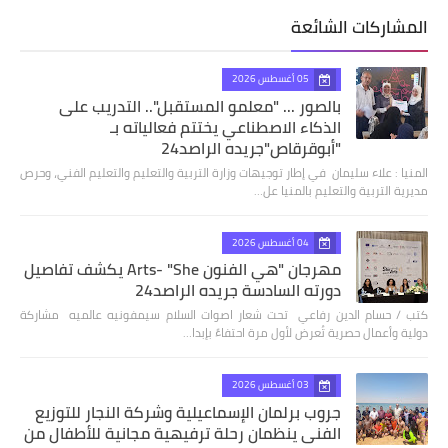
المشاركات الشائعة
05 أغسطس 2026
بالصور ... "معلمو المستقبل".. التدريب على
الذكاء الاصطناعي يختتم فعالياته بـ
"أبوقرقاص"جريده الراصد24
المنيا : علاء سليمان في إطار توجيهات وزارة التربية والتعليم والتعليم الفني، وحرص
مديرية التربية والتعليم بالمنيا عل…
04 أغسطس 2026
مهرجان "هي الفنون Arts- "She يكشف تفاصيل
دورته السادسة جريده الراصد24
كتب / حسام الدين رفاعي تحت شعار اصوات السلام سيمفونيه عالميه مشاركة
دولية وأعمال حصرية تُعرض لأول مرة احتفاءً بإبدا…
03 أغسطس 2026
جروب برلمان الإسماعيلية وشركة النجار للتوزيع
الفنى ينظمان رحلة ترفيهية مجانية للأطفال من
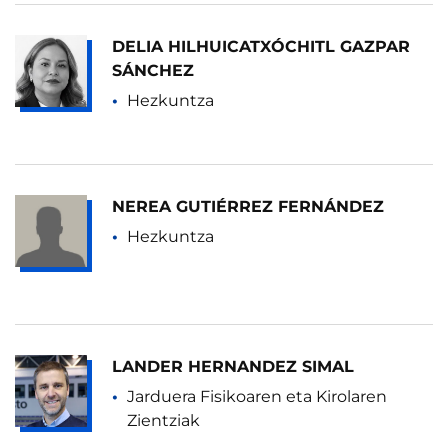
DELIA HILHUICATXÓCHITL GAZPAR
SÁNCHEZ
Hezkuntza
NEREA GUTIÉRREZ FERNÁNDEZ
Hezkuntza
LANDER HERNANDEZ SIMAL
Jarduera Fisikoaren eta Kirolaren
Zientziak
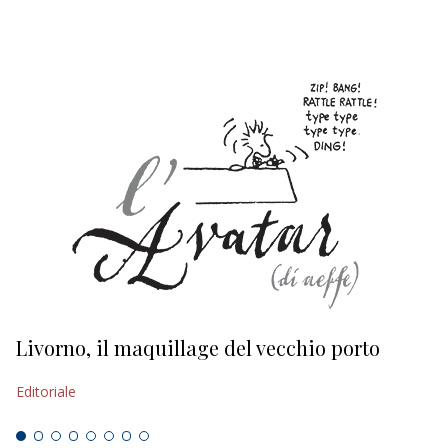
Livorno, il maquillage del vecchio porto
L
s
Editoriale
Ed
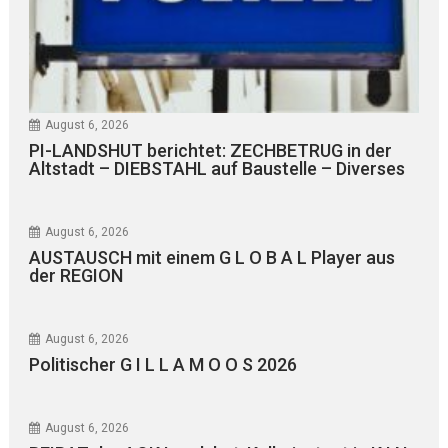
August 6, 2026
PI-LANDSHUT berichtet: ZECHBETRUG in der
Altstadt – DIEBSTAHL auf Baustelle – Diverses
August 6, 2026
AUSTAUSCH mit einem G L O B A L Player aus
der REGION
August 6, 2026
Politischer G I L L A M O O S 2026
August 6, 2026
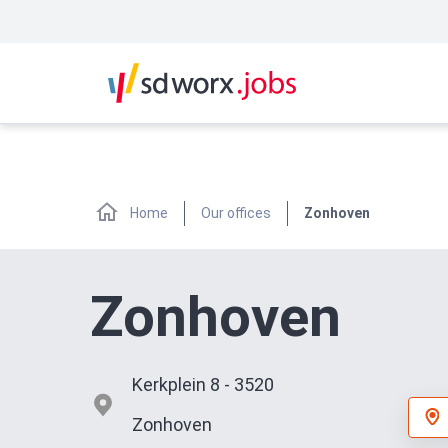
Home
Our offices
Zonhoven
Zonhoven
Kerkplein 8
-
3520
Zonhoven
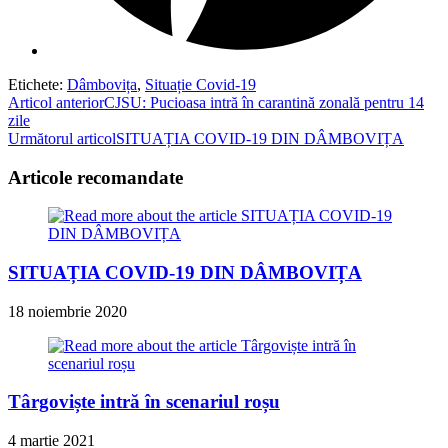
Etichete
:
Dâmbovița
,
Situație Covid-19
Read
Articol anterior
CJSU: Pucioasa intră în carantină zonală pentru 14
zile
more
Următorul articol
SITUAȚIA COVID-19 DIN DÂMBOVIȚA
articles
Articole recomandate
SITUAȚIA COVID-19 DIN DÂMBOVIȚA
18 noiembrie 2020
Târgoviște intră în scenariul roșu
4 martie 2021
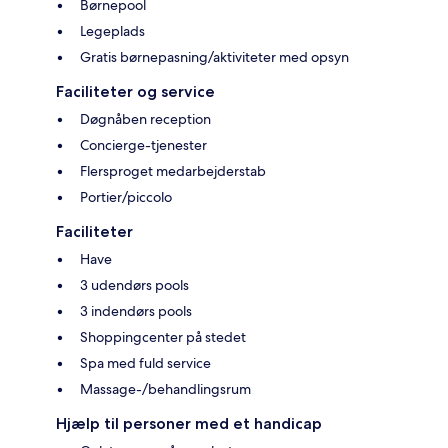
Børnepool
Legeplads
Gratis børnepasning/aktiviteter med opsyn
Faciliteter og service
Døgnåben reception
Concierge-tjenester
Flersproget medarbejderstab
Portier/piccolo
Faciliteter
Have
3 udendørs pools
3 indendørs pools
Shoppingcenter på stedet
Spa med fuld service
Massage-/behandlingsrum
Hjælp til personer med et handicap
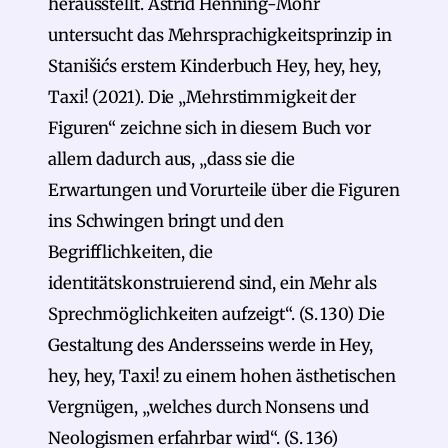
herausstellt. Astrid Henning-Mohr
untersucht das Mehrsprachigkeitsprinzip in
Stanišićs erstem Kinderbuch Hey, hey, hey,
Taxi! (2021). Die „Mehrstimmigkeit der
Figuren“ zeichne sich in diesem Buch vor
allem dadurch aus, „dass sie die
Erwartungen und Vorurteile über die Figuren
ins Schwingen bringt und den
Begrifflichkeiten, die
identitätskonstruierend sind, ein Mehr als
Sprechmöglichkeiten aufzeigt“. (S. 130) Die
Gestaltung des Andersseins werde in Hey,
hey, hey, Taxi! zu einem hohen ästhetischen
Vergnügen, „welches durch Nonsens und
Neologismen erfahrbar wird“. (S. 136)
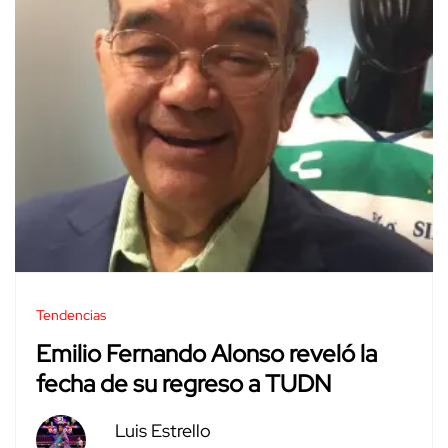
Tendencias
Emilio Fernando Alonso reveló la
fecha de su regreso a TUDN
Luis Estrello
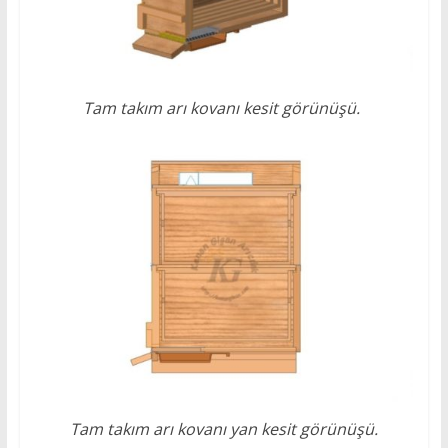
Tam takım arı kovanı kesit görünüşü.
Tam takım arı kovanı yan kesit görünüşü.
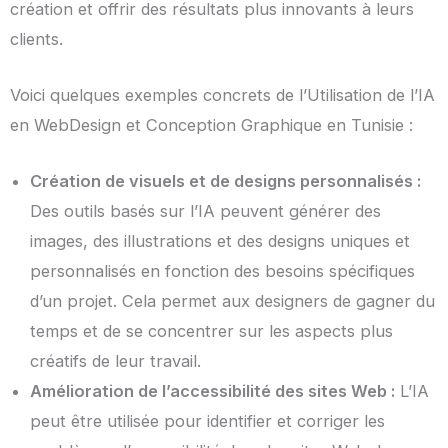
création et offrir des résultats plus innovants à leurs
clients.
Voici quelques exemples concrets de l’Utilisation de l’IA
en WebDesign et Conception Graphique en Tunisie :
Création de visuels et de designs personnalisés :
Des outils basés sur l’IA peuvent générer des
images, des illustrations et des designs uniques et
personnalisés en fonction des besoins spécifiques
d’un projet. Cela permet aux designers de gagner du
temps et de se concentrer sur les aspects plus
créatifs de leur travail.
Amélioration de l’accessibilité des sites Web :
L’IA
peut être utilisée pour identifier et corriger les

==

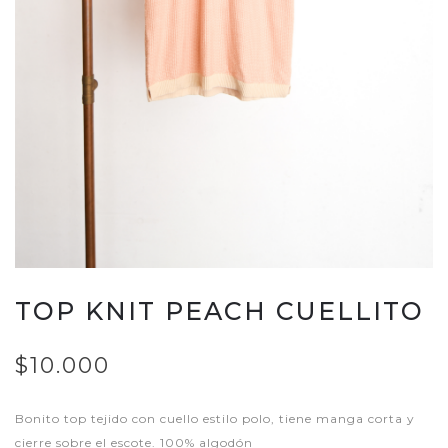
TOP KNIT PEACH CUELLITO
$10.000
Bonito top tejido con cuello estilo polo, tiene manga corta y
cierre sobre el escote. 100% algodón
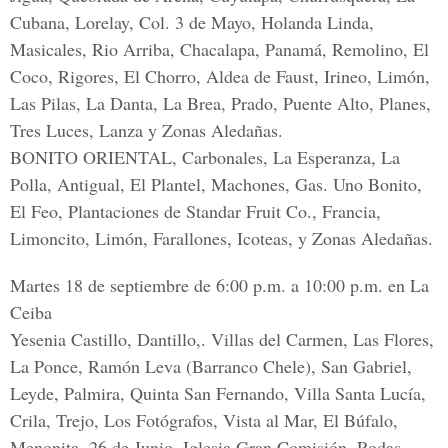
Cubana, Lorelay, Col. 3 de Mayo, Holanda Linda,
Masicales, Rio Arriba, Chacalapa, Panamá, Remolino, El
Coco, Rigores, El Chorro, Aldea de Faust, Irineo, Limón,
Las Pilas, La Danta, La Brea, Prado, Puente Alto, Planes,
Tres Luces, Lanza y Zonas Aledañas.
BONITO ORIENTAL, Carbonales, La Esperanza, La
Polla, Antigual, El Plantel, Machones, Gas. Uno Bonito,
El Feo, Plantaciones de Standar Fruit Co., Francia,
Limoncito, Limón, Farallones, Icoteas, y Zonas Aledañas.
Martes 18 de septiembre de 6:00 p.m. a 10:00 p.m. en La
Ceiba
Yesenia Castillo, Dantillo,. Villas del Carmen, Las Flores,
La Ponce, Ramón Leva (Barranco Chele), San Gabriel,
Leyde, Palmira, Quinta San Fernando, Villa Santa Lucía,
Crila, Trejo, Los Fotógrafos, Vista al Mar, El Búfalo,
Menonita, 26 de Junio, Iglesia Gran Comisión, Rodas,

### WORK REQUIRED
For each line of the data that includes the word "designs", return a copy of it.

### WRITTEN ANSWER
Création de visuels et de designs personnalisés :
images, des illustrations et des designs uniques et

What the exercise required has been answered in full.